╔══

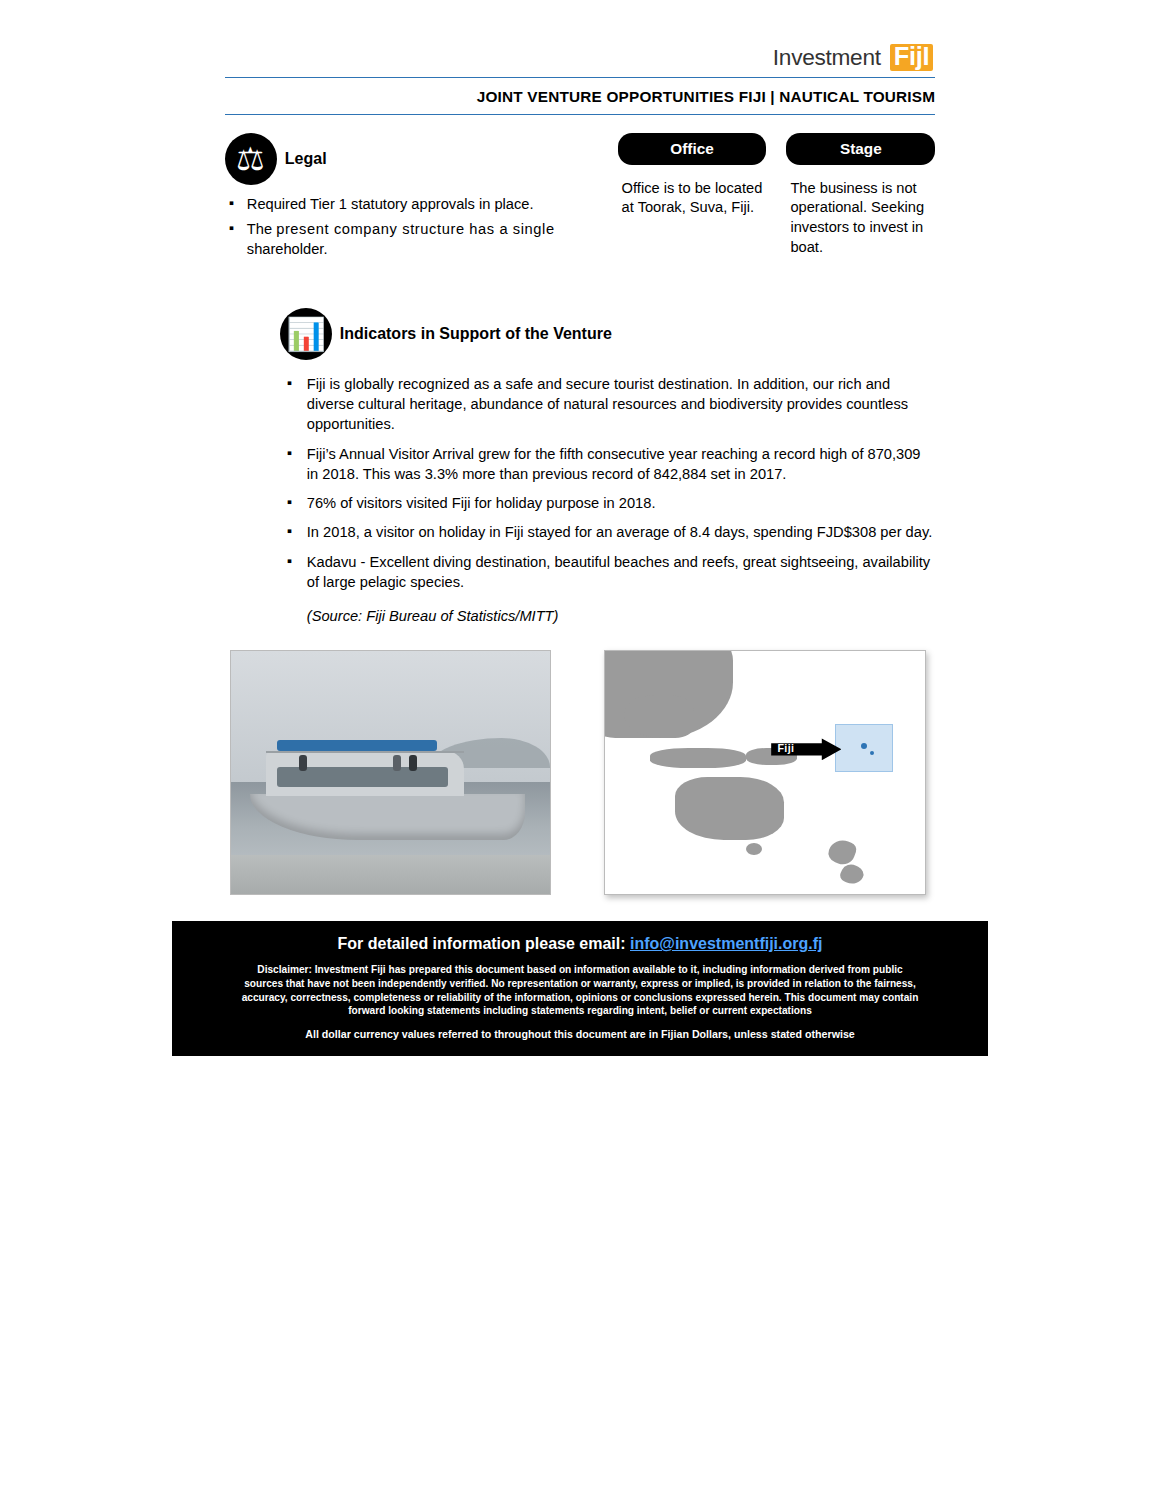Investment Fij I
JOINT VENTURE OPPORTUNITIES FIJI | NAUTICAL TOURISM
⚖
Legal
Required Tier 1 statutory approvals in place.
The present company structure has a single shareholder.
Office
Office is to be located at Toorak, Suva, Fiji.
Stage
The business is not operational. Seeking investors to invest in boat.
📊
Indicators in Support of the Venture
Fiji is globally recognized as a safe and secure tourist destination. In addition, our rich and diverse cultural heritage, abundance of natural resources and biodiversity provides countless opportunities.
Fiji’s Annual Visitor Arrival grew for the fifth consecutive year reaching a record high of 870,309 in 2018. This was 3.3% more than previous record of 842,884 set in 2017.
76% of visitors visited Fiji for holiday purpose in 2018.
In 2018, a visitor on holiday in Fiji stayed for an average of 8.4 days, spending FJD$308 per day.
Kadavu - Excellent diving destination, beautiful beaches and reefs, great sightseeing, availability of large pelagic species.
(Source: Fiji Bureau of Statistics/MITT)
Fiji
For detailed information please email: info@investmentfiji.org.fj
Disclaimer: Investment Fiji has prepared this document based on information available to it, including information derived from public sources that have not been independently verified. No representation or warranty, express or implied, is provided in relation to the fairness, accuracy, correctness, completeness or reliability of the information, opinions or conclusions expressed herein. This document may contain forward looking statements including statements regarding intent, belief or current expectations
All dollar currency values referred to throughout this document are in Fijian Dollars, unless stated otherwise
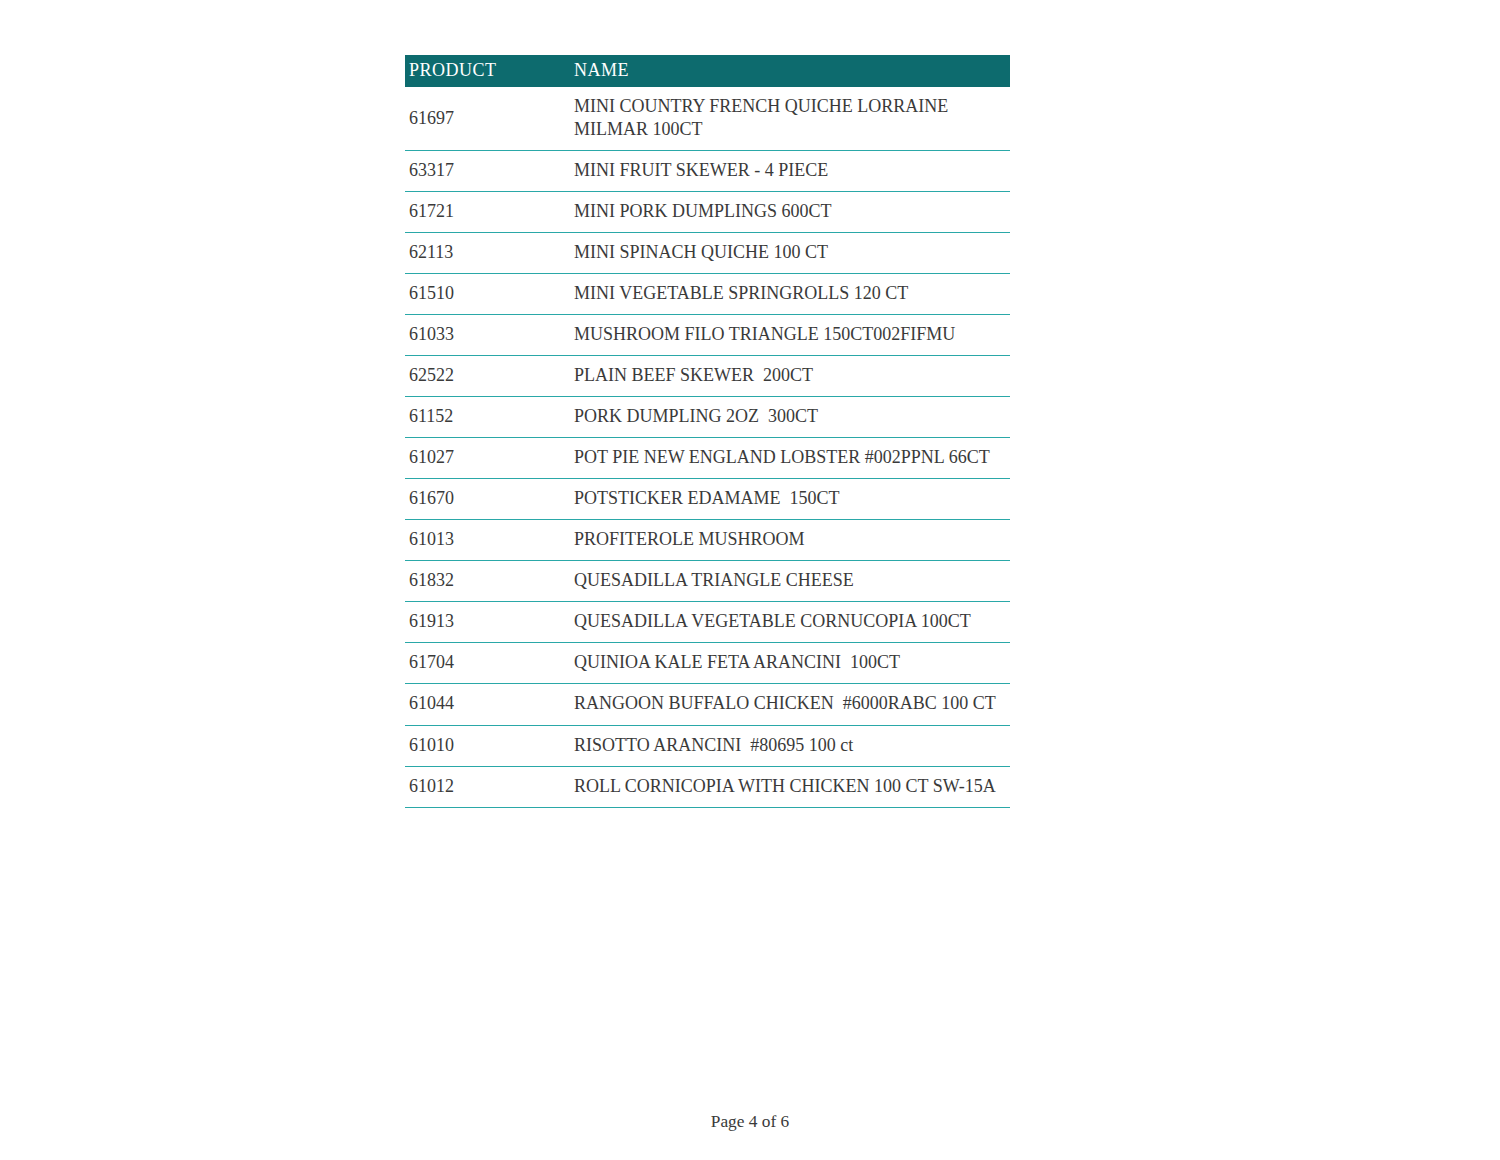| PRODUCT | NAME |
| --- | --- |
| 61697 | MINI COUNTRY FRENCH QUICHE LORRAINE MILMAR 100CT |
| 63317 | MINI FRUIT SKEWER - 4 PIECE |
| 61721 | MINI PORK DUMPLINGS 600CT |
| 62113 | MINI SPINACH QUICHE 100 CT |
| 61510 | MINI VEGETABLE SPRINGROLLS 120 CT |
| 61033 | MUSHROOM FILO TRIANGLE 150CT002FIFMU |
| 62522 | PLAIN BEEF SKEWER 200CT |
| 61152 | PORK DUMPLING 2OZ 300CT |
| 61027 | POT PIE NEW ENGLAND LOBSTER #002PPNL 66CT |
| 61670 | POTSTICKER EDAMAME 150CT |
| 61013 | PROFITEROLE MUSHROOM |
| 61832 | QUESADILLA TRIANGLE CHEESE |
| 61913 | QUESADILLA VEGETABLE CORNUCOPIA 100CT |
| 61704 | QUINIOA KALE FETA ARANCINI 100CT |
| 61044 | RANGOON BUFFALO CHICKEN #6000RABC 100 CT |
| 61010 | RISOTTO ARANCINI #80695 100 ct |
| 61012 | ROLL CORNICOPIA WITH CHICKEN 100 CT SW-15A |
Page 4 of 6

╚══
╔══

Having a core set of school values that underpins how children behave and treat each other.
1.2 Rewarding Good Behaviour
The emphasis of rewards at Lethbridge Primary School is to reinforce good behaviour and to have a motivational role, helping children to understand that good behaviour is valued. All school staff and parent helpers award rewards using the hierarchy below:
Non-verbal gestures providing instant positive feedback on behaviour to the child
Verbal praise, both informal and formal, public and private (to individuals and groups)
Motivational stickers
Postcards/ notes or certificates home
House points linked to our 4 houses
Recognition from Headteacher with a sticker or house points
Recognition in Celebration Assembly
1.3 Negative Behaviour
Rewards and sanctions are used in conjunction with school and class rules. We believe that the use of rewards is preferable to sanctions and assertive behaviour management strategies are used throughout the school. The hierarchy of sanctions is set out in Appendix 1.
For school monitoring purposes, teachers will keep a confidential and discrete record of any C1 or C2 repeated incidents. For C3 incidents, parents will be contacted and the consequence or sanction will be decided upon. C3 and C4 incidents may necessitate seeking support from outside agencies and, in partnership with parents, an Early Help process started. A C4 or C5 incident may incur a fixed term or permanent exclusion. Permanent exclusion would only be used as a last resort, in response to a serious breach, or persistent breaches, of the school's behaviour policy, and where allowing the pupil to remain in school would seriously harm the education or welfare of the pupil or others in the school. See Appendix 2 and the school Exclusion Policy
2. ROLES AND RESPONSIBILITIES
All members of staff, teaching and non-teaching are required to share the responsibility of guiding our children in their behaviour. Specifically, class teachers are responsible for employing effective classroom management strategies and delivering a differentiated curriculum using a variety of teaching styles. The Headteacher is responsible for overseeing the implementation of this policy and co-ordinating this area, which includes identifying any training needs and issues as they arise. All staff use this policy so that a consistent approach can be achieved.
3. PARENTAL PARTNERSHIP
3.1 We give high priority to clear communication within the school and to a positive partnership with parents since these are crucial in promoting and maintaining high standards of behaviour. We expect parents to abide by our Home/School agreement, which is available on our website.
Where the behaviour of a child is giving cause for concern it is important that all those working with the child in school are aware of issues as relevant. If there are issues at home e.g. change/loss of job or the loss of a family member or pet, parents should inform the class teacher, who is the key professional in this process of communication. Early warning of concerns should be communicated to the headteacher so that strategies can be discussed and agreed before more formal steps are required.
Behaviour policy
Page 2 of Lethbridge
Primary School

╚══

What the exercise asks:
Look above for the line with "Investment Fij I" and copy exactly from it through the line with "Fiji’s Annual Visitor", both included. Omit the pictures.

Written answer:
Investment Fij I
JOINT VENTURE OPPORTUNITIES FIJI | NAUTICAL TOURISM
⚖
Legal
Required Tier 1 statutory approvals in place.
The present company structure has a single shareholder.
Office
Office is to be located at Toorak, Suva, Fiji.
Stage
The business is not operational. Seeking investors to invest in boat.
📊
Indicators in Support of the Venture
Fiji is globally recognized as a safe and secure tourist destination. In addition, our rich and diverse cultural heritage, abundance of natural resources and biodiversity provides countless opportunities.
Fiji’s Annual Visitor Arrival grew for the fifth consecutive year reaching a record high of 870,309 in 2018. This was 3.3% more than previous record of 842,884 set in 2017.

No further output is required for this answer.